Exercise description
The required result is a copy of each line below in which "pitch" appears.
The data: Begin
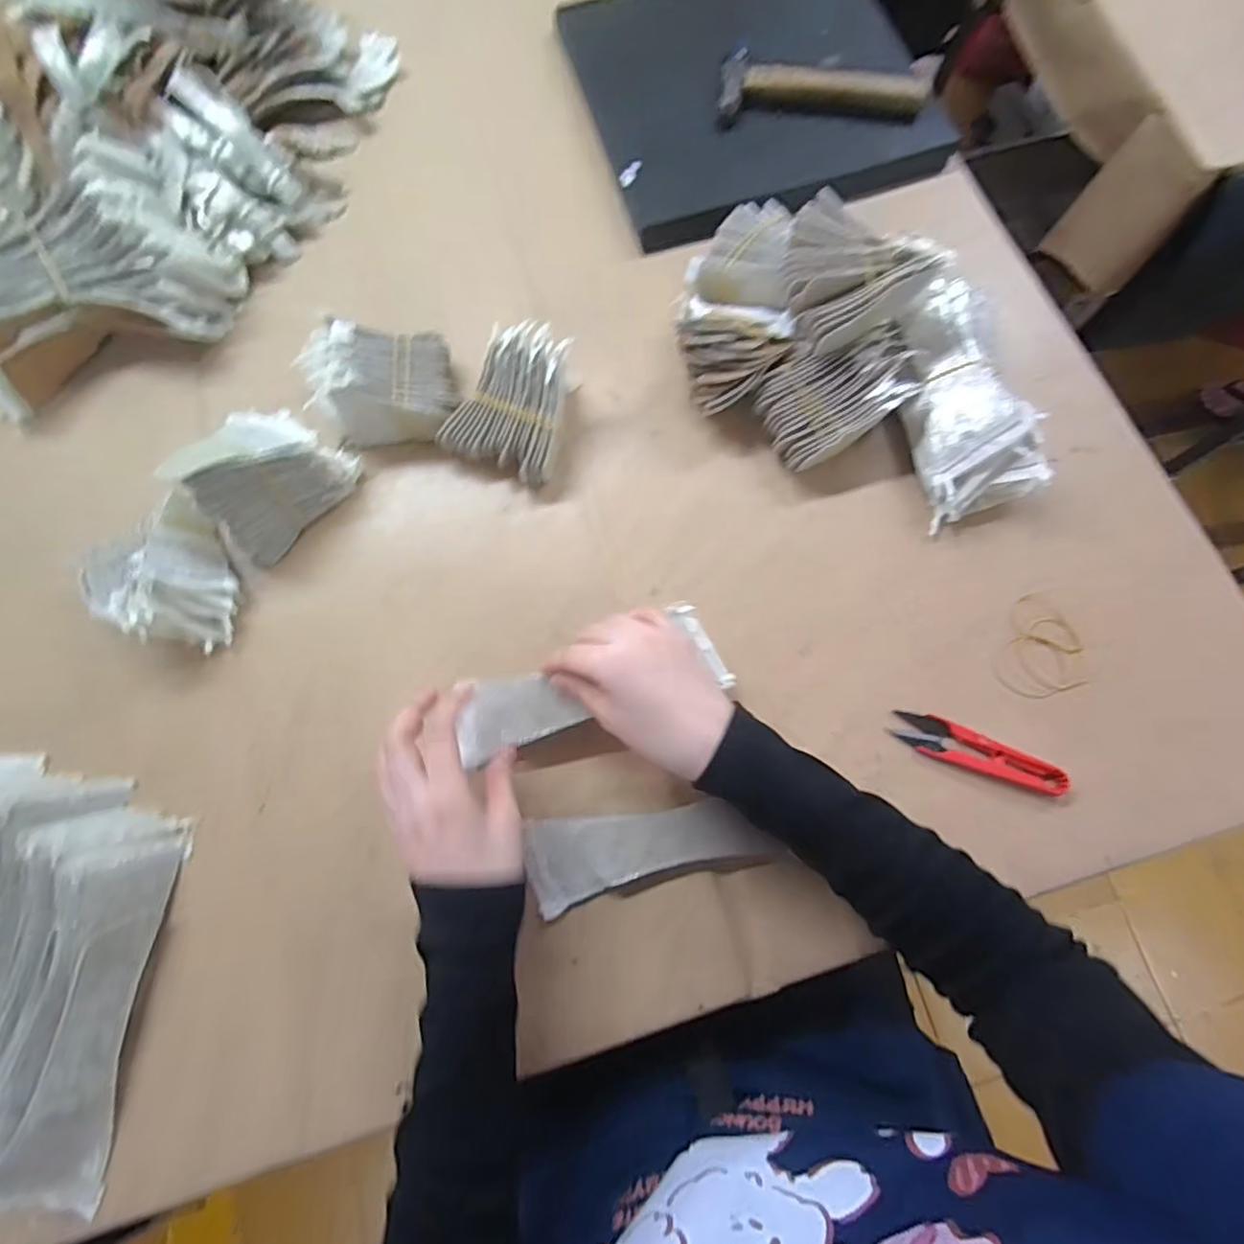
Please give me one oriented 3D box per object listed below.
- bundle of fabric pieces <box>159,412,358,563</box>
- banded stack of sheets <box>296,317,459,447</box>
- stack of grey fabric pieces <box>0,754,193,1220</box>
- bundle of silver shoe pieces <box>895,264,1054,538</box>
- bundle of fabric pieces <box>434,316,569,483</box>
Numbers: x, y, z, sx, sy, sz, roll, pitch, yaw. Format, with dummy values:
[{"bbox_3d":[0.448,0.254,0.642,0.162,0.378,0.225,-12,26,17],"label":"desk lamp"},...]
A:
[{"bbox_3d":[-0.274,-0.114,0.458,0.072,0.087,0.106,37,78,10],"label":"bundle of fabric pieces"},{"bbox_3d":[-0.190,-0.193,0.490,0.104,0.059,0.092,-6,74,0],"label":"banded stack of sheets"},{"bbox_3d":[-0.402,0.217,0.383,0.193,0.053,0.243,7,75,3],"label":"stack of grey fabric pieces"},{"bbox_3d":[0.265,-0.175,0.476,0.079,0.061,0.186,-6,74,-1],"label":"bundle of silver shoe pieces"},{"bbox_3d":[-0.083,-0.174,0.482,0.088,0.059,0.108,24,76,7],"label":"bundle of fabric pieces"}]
The data: End
The data: Begin
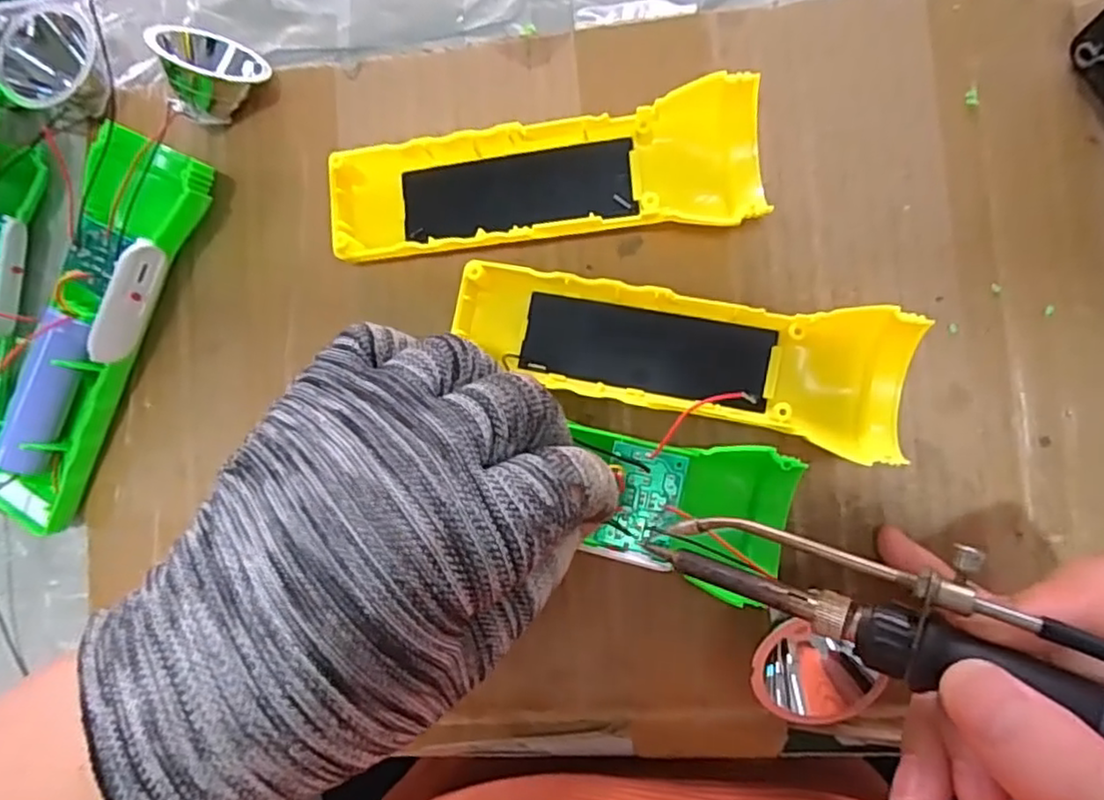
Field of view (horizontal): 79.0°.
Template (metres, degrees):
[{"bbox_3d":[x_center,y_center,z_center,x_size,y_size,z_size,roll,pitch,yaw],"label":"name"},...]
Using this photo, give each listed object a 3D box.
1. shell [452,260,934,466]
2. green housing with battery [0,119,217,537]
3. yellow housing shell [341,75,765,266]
The data: End
Solution
Numbers: x, y, z, sx, sy, sz, roll, pitch, yaw. Format, with dummy values:
[{"bbox_3d":[x_center,y_center,z_center,x_size,y_size,z_size,roll,pitch,yaw],"label":"name"},...]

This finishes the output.